Vadeem turned, jabbed a finger in Pyotr’s face. “Back off.”
Pyotr didn’t flinch, obviously accustomed to dealing with people strung tight with stress. Instead, he gripped Vadeem’s shoulder “She’s going to be fine.”
Vadeem shrugged him off. “She’s not going to be fine. Look at her.” He didn’t have to turn around and point at the pale woman on the rickety wooden hospital bed to know he’d made his point. Kat looked like she’d been through a war, and beyond. Swollen lips, one of them cut, a scrape along the other side of her face to match the now yellowing bruise from the Moscow thug, bloodied hands, and a spidering of red welts and scratches up her arms and along her neck. It turned him inside out to look at her. He braced two hands on the wall and shuddered.

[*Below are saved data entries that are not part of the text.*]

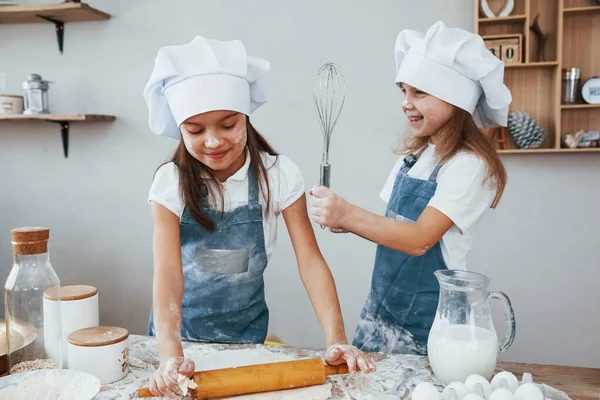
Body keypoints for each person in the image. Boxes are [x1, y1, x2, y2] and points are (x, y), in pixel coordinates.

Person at [142, 36, 375, 397]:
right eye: (195, 130)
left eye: (227, 124)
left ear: (246, 118)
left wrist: (337, 339)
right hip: (180, 343)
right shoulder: (169, 182)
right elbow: (168, 274)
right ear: (180, 129)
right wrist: (171, 356)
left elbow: (310, 262)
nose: (214, 141)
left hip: (246, 341)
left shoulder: (278, 175)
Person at [309, 21, 512, 356]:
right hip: (380, 314)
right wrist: (345, 221)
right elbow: (393, 228)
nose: (406, 102)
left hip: (430, 325)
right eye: (403, 91)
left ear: (455, 98)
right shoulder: (417, 156)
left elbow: (419, 240)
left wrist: (347, 212)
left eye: (419, 92)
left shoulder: (468, 165)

But she was alive. Thank heaven, she was alive. And he’d done some thanking today. Need brought him to his knees beside her bed, trembling. He didn’t actually address the Almighty, just a general gratefulness to the Being up there who had delivered her safely out of the Zhiguli’s path. Obviously, she’d hit the ditch, hard. Two hours had passed and she hadn’t roused. But the CAT scan showed no brain swelling. He touched his forehead to the cool wall. “I don’t get it. What was she doing out on that road?”
The driver of the car had called the ambulance. It wasn’t hard to connect the dots when the ambulance screamed by the church, toward the dirt road outside of town. On a hunch, Vadeem had followed it.
He’d nearly cried when he saw them lifting her crumpled body onto the stretcher.
Pyotr sighed and sat down on the bed opposite Kat’s. The bed groaned with his bulk. “Maybe the person who attacked her in Moscow came after her—”
“1000 miles away?” Vadeem turned, wincing. Kat moaned and he skidded to his knees beside her bed. “Kat?”
Her chest rose and fell in the rhythm of a deep sleeper. Vadeem curled his fists into the sheets. Despair stretched his voice thin. “What if she doesn’t wake up?”
“She’s a Christian, Vadeem. She has faith in God, and God is not going to abandon her—on either side of heaven.”
Vadeem looked up and met Pyotr’s gaze. The pastor had his hands folded, elbows on his knees. He leaned forward, earnest. “I am the Resurrection and the Life. He who believes in me will live, even though he dies.”
Vadeem glared at him, not needing Pyotr’s religious rhetoric at the moment. He needed reassurance, not platitudes. He struggled for breath in his constricting chest, unable to find a comeback.